If you recognize yourself in the description, the features by Miriam Kosman and Elisheva Appel exploring this reality will be a deeply validating read. You’ll realize you’re not alone, learn the Torah perspective on the issue, and discover what other women do to compensate for what doesn’t come naturally.
But if you don’t relate, if you are naturally maternal, and love nothing more than spending every possible moment with your children, you may find these articles disturbing. How can a mother possibly not love babies? Or five-year-olds? Or ten-year-olds? (I suspect when it comes to teens, many people stop asking this question….)

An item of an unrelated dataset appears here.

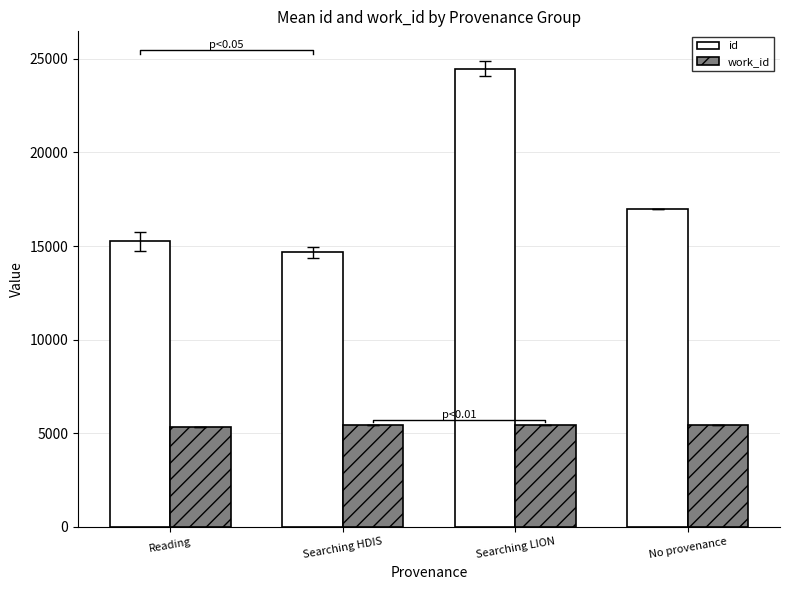

List the labels in order of work_id value, smallest first.

Reading, Searching HDIS, Searching LION, No provenance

Here’s what I want to point out: There’s a huge difference between what one feels and how one acts. The women we interviewed didn’t say, “I’m not naturally maternal, too bad.” Or “Since I don’t love spending a lot of time with kids, I’ll just get a full-time nanny.” They realized their lack of maternal instincts meant they had to work harder at doing what came naturally to others — and they invested heavily in their parenting.
It’s easy to read what wasn’t written (I can bring you dozens of letters as proof of that). But a nuanced read will reveal that this isn’t about self-centered women neglecting their children. It’s an honest discussion about how women who didn’t automatically embrace motherhood see the world, and how they work to become good parents.
As always, we’d love to hear your opinions and feedback, raw and gritty as it may be. Let’s just keep in mind that if being warm and nurturing is a goal for all of us — whether it comes naturally or is cultivated — we should try to direct some of that warmth to each other.